Assim, é possível afirmar que o testamento vital é um documento lícito no Brasil, e, portanto, pode – e deve ser feito – por todos os brasileiros. Isso porque ninguém sabe a hora em que a vida chegará ao fim e nem por quais situações de saúde passará, mas em razão dos avanços científicos e sanitários, sabe-se que a expectativa de vida está em um aumento crescente e, com isso, as pessoas tem morrido mais de doenças crônicas e/ou degenerativas, situações que, em geral, geram um prolongamento do sofrimento e podem incapacitar o sujeito para a tomada de decisões.

A título de exemplo, seguem algumas situações em que uma pessoa pode precisar de um testamento vital: câncer em estágio terminal, esclerose lateral amiotrófica, Mal de Alzheimer, demências em geral, estado vegetativo persistente, entre outros.

Perguntas e respostas:

Por que fazer um testamento vital? Para decidir sobre seu próprio fim de vida. Caso você não o faça, sua família ou os profissionais de saúde é quem terá esse poder.

Quando fazer um testamento vital? Antes de ficar doente, pois não é possível prever quando a doença chegará e se você terá discernimento após o diagnóstico.

Quem pode fazer um testamento vital? Maiores de idade, com discernimento.

Como fazer um testamento vital? Como não há lei no Brasil não há um caminho obrigatório a ser percorrido, mas sugere-se que: a) Procure um médico de sua confiança e peça que ele lhe esclareça sobre doenças ameaçadoras da vida e sobre os cuidados e tratamentos que podem ser aceitos e recusados. b) Procure um advogado com prática no assunto para que ele lhe ajude a redigir o documento, afim de evitar a invalidação futura pelo Poder Judiciário. c) Faça uma escritura pública em um Cartório de Notas a fim garantir maior segurança jurídica ao documento. d) Deixe uma cópia do seu testamento vital com seu médico de confiança e com algum familiar ou amigo de confiança, para que essas pessoas apresentem o documento quando você precisar.

O que escrever no testamento vital? Cuidados, procedimentos e tratamentos médicos que você aceita ou recusa, quando estiver em fim de vida.

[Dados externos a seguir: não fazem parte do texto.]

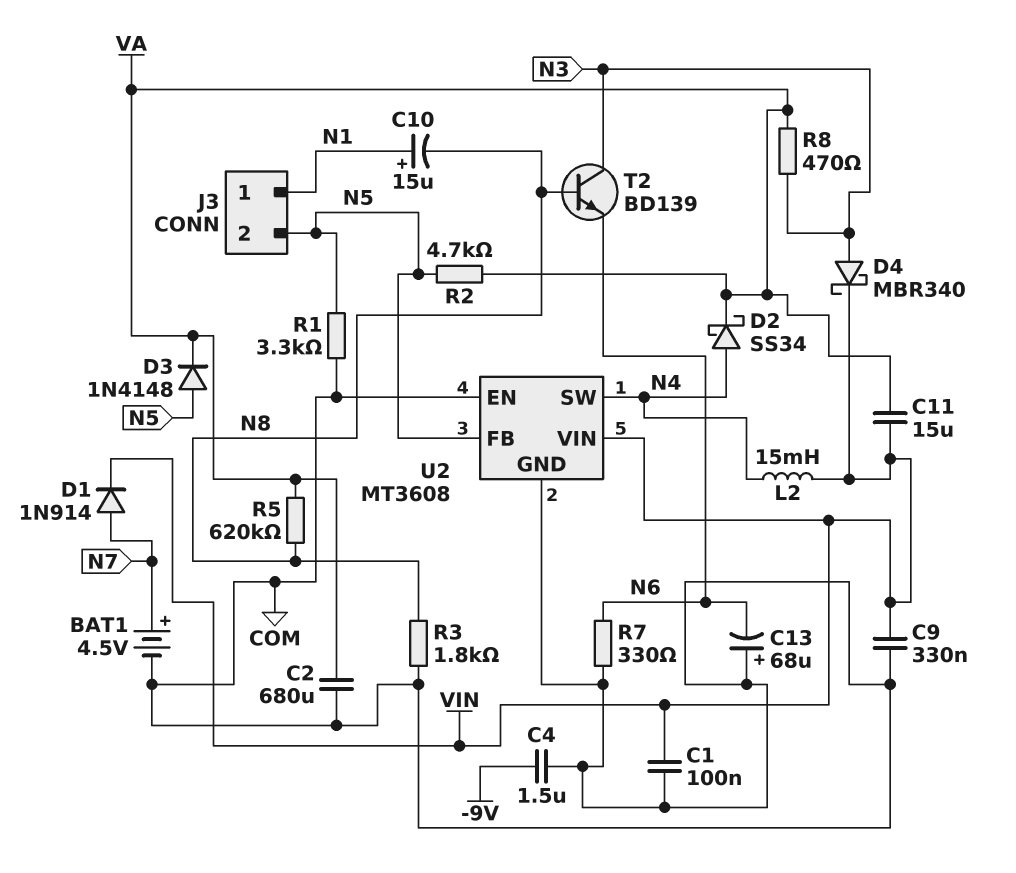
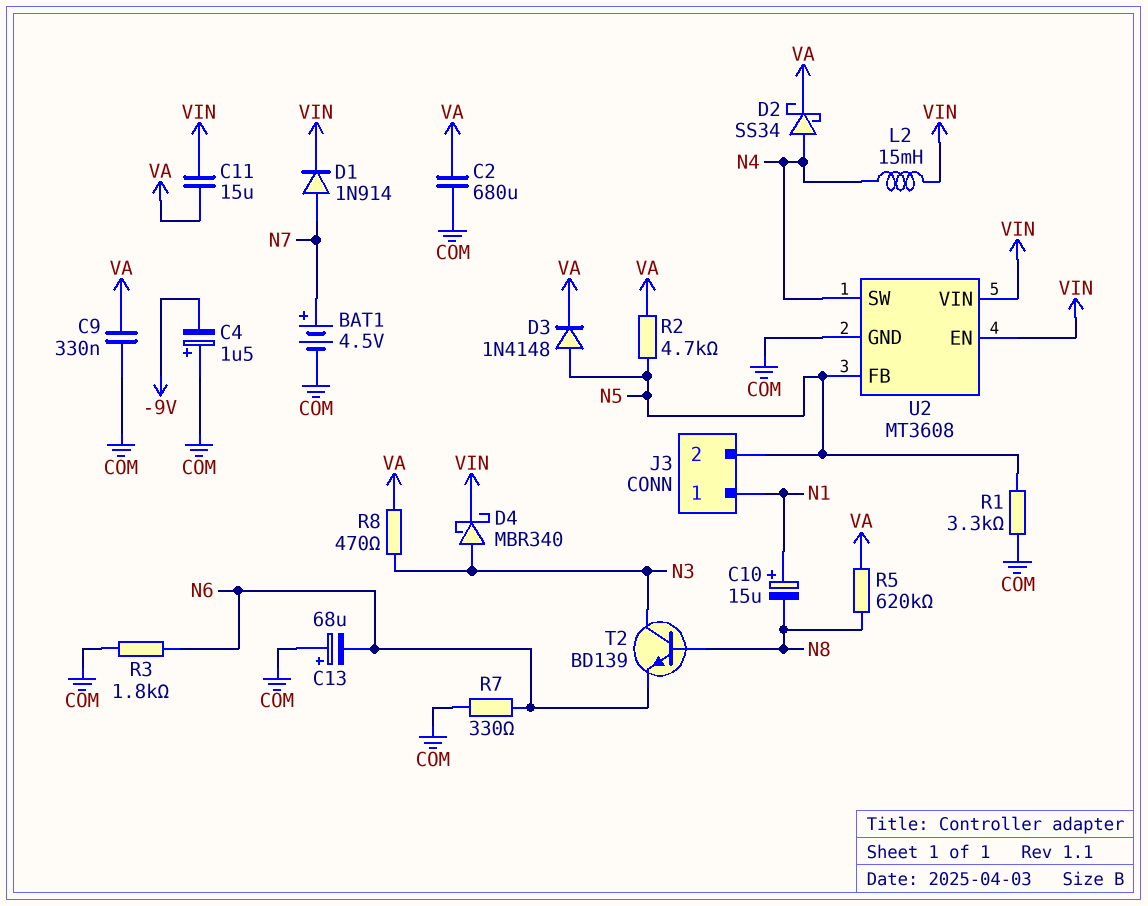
C1: 100nF (COM, VIN) -> none
C4: 1.5uF (-9V, COM) -> 1.5uF (plus COM, minus -9V)
C9: 330nF (COM, VIN) -> 330nF (COM, VA)
R3: 1.8k (COM, N8) -> 1.8k (COM, N6)
U2 pin EN: COM -> VIN

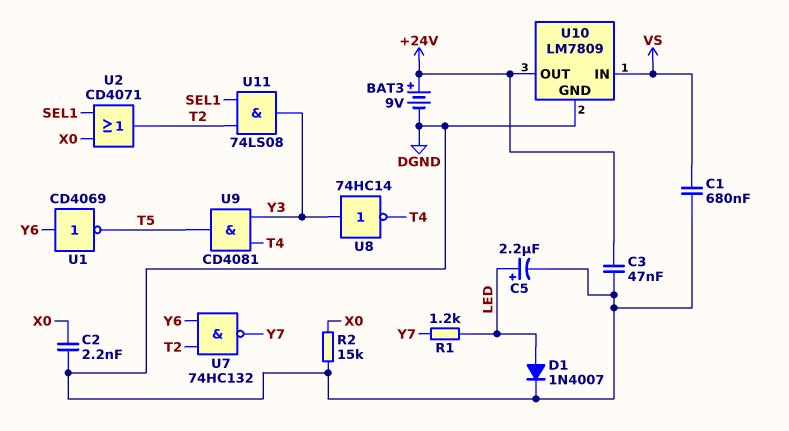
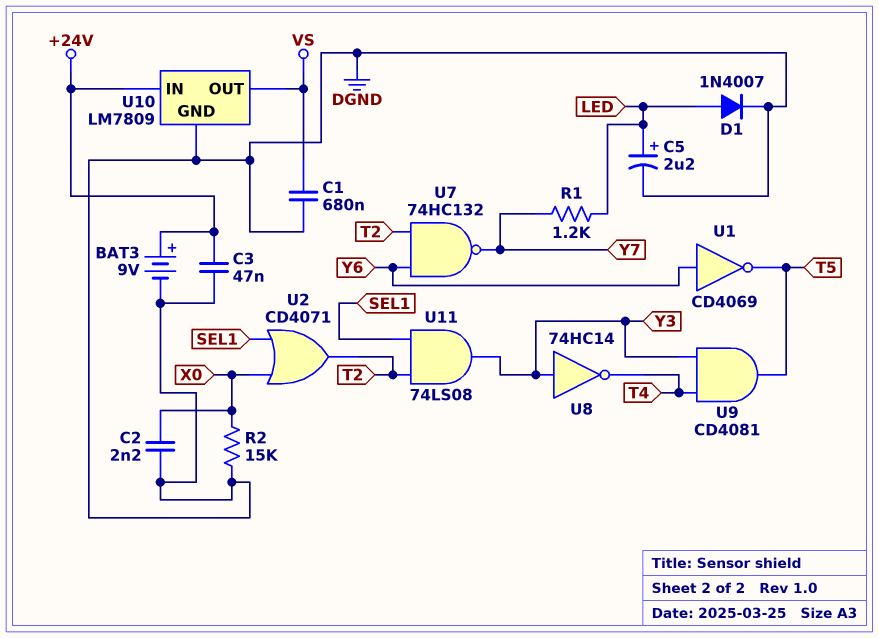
U10 pin IN: VS -> +24V
U10 pin OUT: +24V -> VS

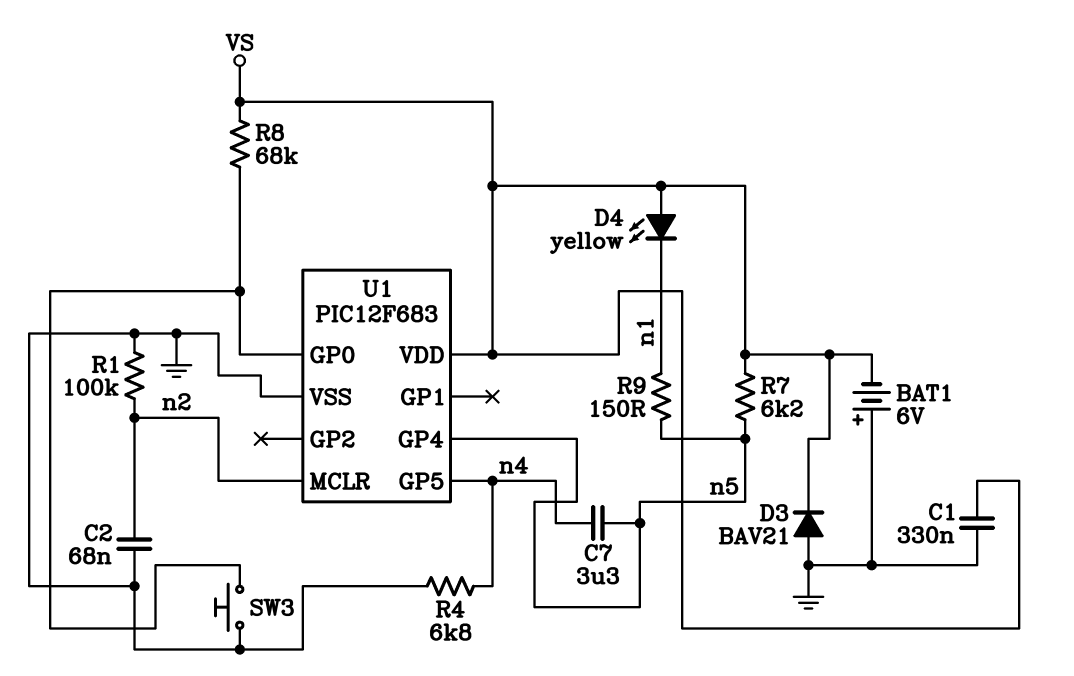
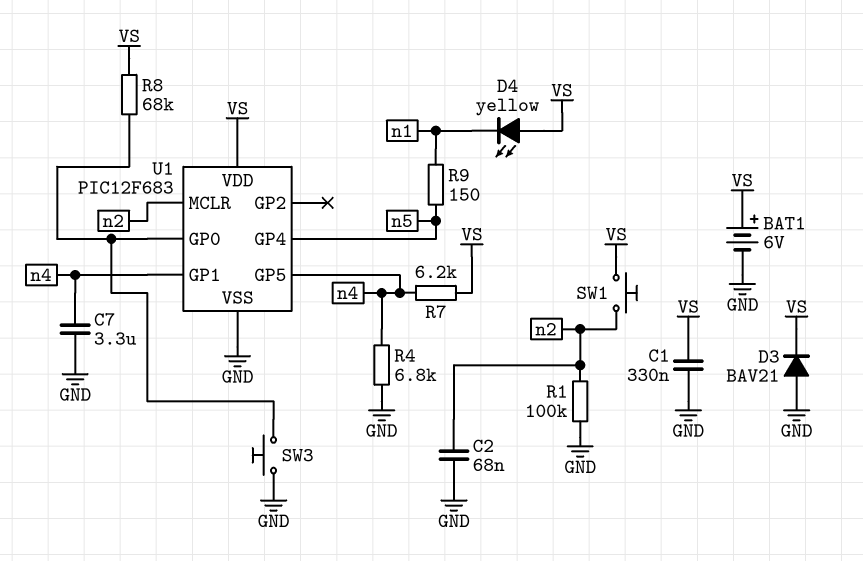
BAT1: 6V (plus GND, minus VS) -> 6V (plus VS, minus GND)
C7: 3.3uF (n4, n5) -> 3.3uF (GND, n4)
R7: 6.2k (VS, n5) -> 6.2k (VS, n4)
SW1: none -> button (VS, n2)
U1 pin GP1: none -> n4

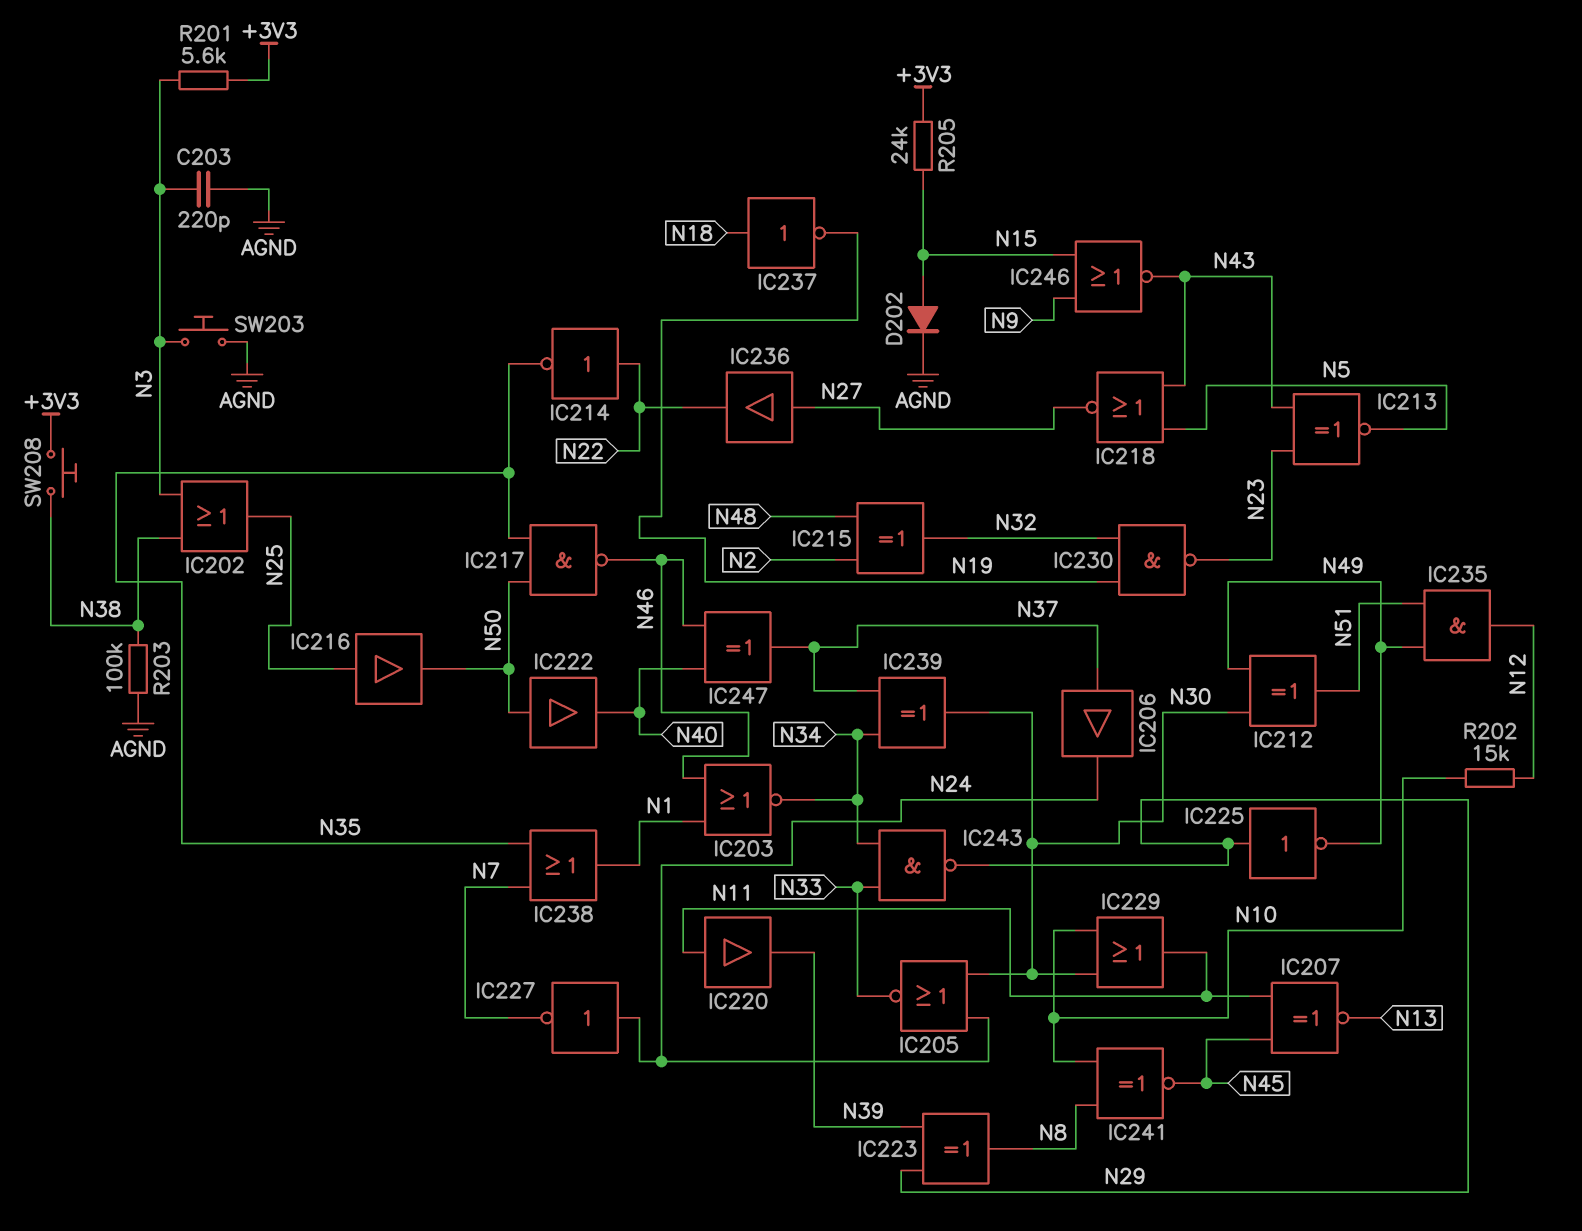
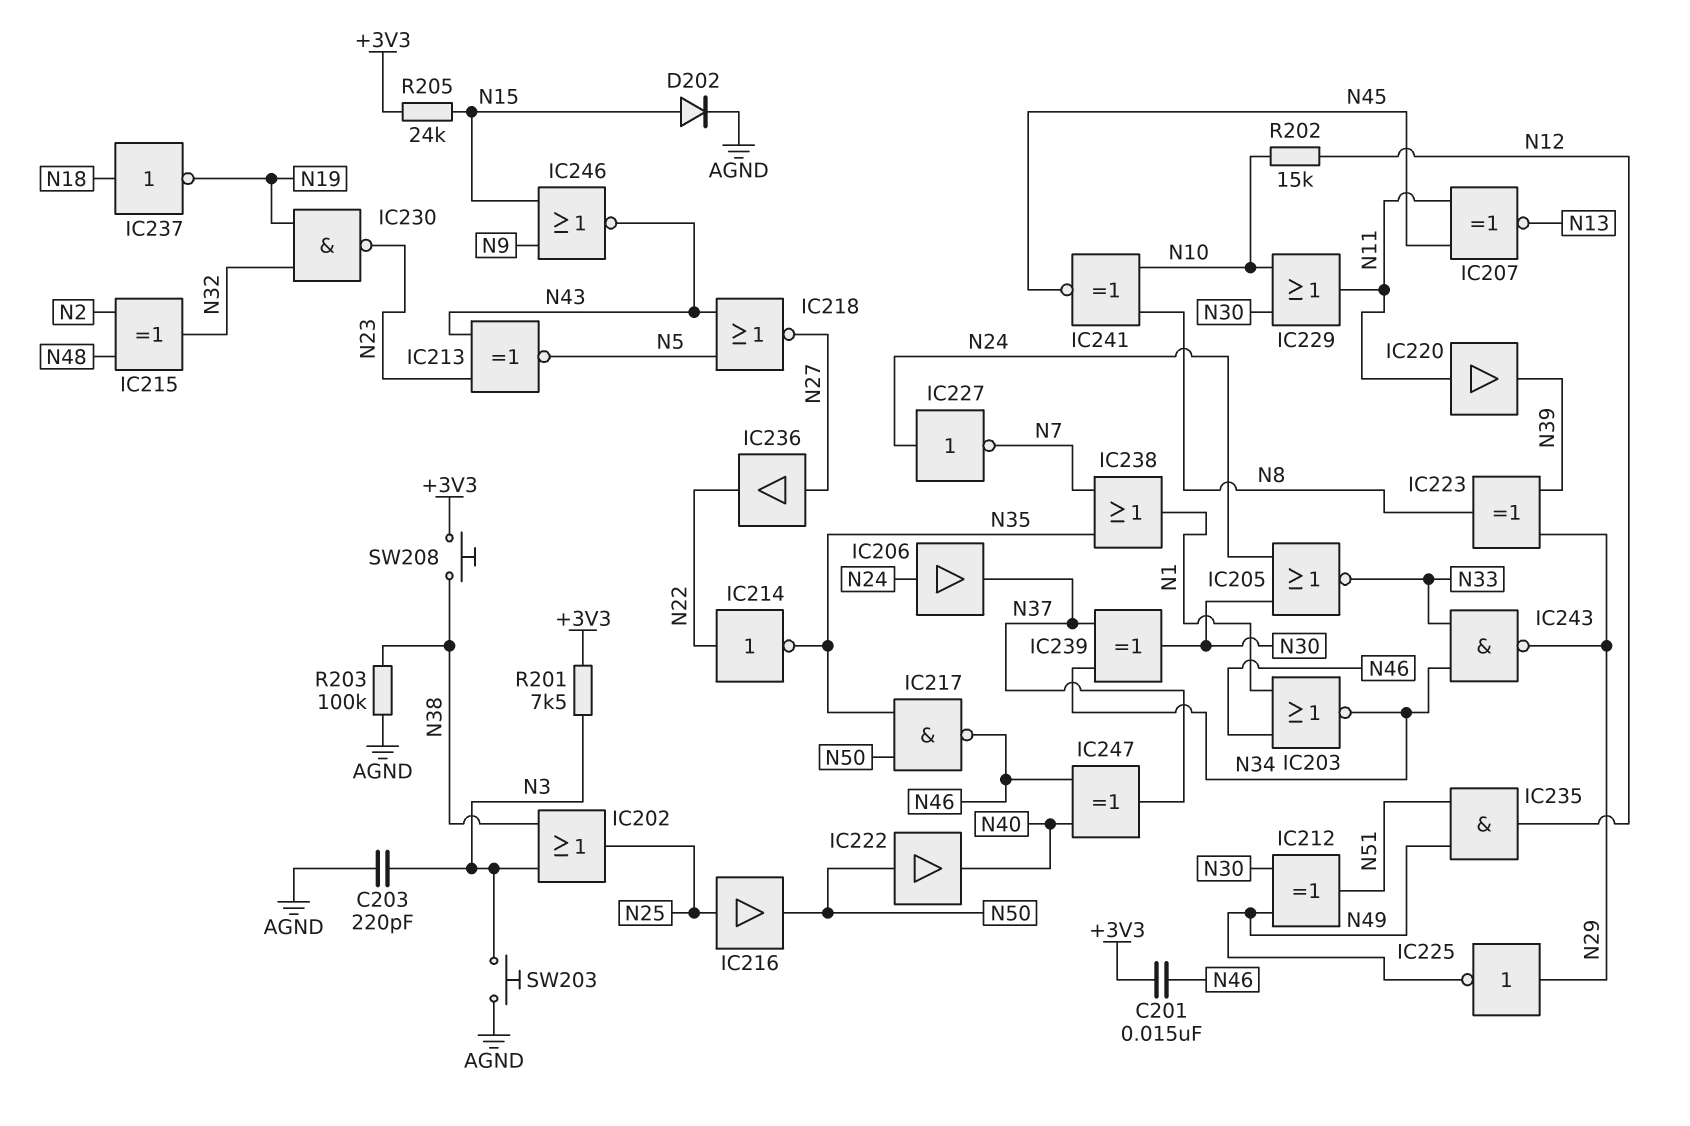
C201: none -> 15nF (+3V3, N46)
IC206: buffer (in N37, out N24) -> buffer (in N24, out N37)
R201: 5.6k (+3V3, N3) -> 7.5k (+3V3, N3)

A quem o testamento vital vincula? Familiares e profissionais de saúde são obrigados a seguir a vontade do paciente manifestada no testamento vital.

Posso me manifestar sobre questões patrimoniais no testamento vital? Não, o testamento vital é um documento que tem conteúdo restrito a questões de saúde.

Por que uma lei é importante? Porque apenas uma lei poderá criar um banco nacional de testamentos vitais, permitindo que todos os testamentos vitais sejam armazenados e consultados nas unidades de saúde. Além disso, é a lei que vai especificar as formalidades (por exemplo, necessidade de testemunhas, obrigatoriedade de lavratura de escritura pública); decidir se menores de idade podem fazer o testamento vital, entre outras coisas.

Se eu fizer um testamento vital e mudar de ideia? Não tem problema, você pode revogar o documento ou ainda fazer outro.